About This Blog

This is my travel journal chronicling my 2011 tour of Siberia, visiting with our Russian Lutheran brethren in the Siberian Evangelical Lutheran Church. Hopefully and God willing, there will be future adventures for me there.

The title is based on a remarkable book (that I actually read after returning home from Russia) called Travels in Siberia by Ian Frazier. I found much of his writings to mirror my experiences as an American in Siberia - though Mr. Frazier has made many more trips and experienced many more things than I did - not to mention that he is a better writer. At least for now. Practice makes perfect! Frazier's book (here is a review) is also an interesting look at Russian history and gives an overview of the past writings of American travelers to Siberia. I'm humbled to be yet one more.

I hope that readers of TILS vicariously travel with me and enjoy what I have posted. I hope that it provides a small window into the life and work of the pastors and laity of Siberian Lutheranism (and their extraordinary history) and Russian culture in general.

It is also my hope that readers will: 1) Pray for our Christian brothers and sisters in Russia, 2) Support the outstanding missionary work of the Siberian Lutheran Mission Society, and consider sponsoring a Siberian congregation, 3) Consider visiting Russia for themselves, 4) Support the work of the faithful LCMS pastor Rev. Prof. Alan Ludwig, who has taught at the Lutheran Theological Seminary at Novosibirsk for many years and has much of interest to say from his perspective, and 5) Read Ian Frazier's wonderful book
Travels in Siberia (which by the way is available on Nook and Kindle for $9.99)!

Of course, a disclaimer is in order: Ian Frazier has never endorsed this blog, nor have I ever met him or communicated with him. I thoroughly enjoyed his book, however, and am playing with his title for the title of my blog. However, Mr. Frazier, if you're out there - I would love to hear from you some time! I grew up in Cuyahoga Falls - and for some reason, Siberia seems to attract people born in Ohio who feel compelled to write about it. I really did enjoy your book, and I hope you are pleased by my reference to it.

One other disclaimer: other than being a supporter of the Siberian Lutheran Mission Society, I'm not affiliated with SLMS. The material on this blog is mine, and I take sole responsibility for it.

Note: Since I arranged this blog chronologically - which is backward from the way blogs usually work - the buttons at the end that say "Newer Post" and "Older Post" are reversed - just as the "hot" and "cold" water taps are often reversed from the way we're used to them in the states. In other words, if you want to read the next day's installment, click "Older Post" instead of "Newer Post." Just consider this another delightful quirkiness of an American writing about Siberia.

Большое спасибо! Thank you very much!

2011 Journal - Day 11 - July 7

The Lutheran Center, Novosibirsk
Home to Lutheran Theological Seminary and St. Andrew's Parish

  • Novosibirsk
  • Berdsk

Dan and I have breakfast in the bishop's office.  After a while, the bishop
arrives and we have a nice visit.

·····

◆ YOUR OBJECTIVE
From the blog's introduction, extract everything from "This is my travel" down to "for me there.", word for word.

◆ Data items
·····

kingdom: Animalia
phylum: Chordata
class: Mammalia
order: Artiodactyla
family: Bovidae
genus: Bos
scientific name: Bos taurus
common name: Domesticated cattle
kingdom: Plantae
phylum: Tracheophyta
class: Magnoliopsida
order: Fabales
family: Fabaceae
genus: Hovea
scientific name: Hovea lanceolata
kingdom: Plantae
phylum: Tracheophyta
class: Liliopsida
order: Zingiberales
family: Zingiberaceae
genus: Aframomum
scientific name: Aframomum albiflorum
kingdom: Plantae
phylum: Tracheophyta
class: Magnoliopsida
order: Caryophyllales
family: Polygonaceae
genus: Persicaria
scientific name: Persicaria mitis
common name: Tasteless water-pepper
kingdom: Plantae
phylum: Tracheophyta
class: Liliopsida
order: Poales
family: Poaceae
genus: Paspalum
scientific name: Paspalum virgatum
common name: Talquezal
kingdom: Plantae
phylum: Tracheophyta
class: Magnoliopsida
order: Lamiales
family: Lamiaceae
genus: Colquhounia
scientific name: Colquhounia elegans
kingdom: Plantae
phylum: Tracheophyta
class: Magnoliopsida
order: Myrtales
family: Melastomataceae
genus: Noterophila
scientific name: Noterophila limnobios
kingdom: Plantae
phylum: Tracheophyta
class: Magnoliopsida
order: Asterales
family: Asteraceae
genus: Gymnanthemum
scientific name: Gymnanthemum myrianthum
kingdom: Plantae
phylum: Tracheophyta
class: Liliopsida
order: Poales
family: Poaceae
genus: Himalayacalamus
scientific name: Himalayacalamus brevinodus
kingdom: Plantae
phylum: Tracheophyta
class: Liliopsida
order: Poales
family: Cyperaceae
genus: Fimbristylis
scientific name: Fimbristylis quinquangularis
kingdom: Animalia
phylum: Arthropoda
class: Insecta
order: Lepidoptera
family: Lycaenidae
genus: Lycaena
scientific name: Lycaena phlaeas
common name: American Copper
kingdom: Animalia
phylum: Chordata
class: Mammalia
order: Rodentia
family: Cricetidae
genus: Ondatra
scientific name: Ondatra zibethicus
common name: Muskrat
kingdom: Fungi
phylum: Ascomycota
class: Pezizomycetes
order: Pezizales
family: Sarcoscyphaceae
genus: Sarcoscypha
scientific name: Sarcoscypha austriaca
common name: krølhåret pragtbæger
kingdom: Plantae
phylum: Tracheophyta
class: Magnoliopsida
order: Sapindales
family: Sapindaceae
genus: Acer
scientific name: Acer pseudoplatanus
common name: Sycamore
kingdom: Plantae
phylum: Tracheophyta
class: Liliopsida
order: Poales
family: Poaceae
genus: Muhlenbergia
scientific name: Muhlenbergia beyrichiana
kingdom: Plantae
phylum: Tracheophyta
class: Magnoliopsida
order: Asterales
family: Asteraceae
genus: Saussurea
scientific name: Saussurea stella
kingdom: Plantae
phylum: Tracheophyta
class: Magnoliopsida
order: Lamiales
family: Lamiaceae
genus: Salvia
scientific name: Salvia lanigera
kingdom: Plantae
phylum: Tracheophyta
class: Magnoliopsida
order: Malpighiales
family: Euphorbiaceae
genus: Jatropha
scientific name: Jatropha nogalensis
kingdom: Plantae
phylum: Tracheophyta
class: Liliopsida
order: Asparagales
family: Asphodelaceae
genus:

·····

◆ EXERCISE SOLUTION
This is my travel journal chronicling my 2011 tour of Siberia, visiting with our Russian Lutheran brethren in the Siberian Evangelical Lutheran Church. Hopefully and God willing, there will be future adventures for me there.